For a while, everyone took it in turns to move from the peloton to a growing front group that was just 50m ahead. First Nairo Quintana went, then team-mates George Bennett and Steven Kruijswijk, then Thibaut Pinot, then Syates.

But that was as big as the group got. Bennett was on team duty and duly exhausted himself, at which point Syates moved to the front because by now he didn’t really care about anyone other than Valverde and Valverde was in the group behind. It was the right move because the gap grew and Quintana was forced to drop back and help his team leader. The Colombian then almost immediately got a puncture, which made that decision rather pointless.

And really that was the scenario all the way to the top. Syates pushed on and Valverde followed not-quite-as-quickly while various other people shimmied about between them, attacking or becoming exhausted, or more frequently one and then the other.

Near the finish, it was just Syates and Pinot and the Frenchman did the obvious thing and nipped round to take the stage win. Kruijswijk was a little further back and moved up to third overall.

The only thing that really mattered however was the gap between Syates and Valverde. It was 1m07s which effectively gave the Briton a 1m38s head start for the final mountain stage. It was way more than enough.

Last of the proper racing

There are never time gaps on the final stage, so stage 20 decided the race. The route was as intense as they come – 97km with almost 4,000m of vertical gain.

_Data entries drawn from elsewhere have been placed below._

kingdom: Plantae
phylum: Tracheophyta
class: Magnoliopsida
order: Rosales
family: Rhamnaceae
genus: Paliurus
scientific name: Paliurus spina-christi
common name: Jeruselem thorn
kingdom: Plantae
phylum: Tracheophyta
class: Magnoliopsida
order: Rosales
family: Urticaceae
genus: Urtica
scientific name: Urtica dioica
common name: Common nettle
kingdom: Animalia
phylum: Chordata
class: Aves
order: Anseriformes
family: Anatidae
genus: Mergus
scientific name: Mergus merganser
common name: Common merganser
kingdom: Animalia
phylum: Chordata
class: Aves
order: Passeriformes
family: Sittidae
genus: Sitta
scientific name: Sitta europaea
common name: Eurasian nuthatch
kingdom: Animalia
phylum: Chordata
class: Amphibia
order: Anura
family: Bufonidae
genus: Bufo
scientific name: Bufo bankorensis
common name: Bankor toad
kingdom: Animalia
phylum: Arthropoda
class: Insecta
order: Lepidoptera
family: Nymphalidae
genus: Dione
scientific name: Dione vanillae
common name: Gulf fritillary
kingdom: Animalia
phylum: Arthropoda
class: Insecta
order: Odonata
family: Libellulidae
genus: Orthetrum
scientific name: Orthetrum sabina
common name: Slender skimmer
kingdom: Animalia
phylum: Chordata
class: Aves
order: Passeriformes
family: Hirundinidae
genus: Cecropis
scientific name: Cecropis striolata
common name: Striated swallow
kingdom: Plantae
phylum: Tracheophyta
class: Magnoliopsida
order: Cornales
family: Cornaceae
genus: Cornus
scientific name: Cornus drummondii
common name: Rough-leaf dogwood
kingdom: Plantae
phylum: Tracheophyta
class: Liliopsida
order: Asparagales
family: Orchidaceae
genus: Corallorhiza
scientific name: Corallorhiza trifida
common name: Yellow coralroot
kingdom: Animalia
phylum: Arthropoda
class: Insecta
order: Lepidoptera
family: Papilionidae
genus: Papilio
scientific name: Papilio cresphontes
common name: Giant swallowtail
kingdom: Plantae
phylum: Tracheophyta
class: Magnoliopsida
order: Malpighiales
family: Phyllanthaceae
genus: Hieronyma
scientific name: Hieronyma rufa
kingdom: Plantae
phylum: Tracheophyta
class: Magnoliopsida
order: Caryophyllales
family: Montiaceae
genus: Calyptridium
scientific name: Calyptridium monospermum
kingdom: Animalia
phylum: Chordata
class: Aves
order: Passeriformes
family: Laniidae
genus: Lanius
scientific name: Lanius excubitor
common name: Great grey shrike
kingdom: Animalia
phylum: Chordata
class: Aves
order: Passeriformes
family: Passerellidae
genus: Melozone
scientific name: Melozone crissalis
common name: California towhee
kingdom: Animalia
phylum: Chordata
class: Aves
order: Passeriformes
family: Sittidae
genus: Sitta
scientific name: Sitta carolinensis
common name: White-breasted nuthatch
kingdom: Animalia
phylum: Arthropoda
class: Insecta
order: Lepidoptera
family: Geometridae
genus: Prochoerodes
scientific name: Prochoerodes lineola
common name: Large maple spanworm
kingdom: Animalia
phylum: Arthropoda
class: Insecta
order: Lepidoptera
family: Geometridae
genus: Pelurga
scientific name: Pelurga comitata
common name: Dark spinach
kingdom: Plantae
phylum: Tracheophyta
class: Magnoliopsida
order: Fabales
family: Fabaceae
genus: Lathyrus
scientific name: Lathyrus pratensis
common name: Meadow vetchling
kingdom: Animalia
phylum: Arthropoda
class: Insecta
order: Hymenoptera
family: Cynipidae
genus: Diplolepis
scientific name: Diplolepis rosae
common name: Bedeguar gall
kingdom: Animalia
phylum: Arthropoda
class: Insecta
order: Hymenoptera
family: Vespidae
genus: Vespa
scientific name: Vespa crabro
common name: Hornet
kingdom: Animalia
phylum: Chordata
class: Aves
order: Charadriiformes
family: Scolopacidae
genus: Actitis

If those numbers don’t mean much to you, think of it like this: if the route was uphill from start to finish, the average gradient would be over 4%, which is about the same as “the Surrey Alp,” Box Hill (only for about 25 times the distance). Only the stage wasn’t uphill all the way. There were no fewer than six climbs, each of which was about 8%.

Thomas De Gendt got in the break again.

He actually went up the road on about a third of the stages of this race – just as he does in pretty much every Grand Tour he rides. It’s an insane undertaking with the insanity compounded by the Belgian’s at times unsophisticated approach to tactics (‘I know, I’ll try riding really hard and see if I drop everyone’). On this occasion, his efforts were enough to secure the mountains classification, which is no less than he deserves.

On the penultimate climb, Syates thought to hell with it and attacked the front group. Might as well defend from the front, eh? Enric Mas and Miguel Angel Lopez first went with him and then pretty soon dropped him. Alejandro Valverde, tucked into a larger group behind, gave chase.

Actually ‘chase’ might not be quite the right word, because pretty soon Valverde cracked like an inexpertly-drilled bathroom tile. As the climb dragged on, he found he was no longer second overall, shooting for first – by the time he reached the finish, he’d fallen to fifth.

Syates plugged away, finished third and won the Vuelta. Mas took the stage and moved up to second (a very good result from a young rider). Lopez was second on the day and finished third overall.

Here’s a leaderboard.

What’s next?

Well, technically the final stage, which will be a sprint that someone will win. After that it’s the World Championships from September 23-30.

This year they take place in Austria on a route that’s predictably chock full of climbing and with a truly ferocious slope near the finish. Syates has a decent chance.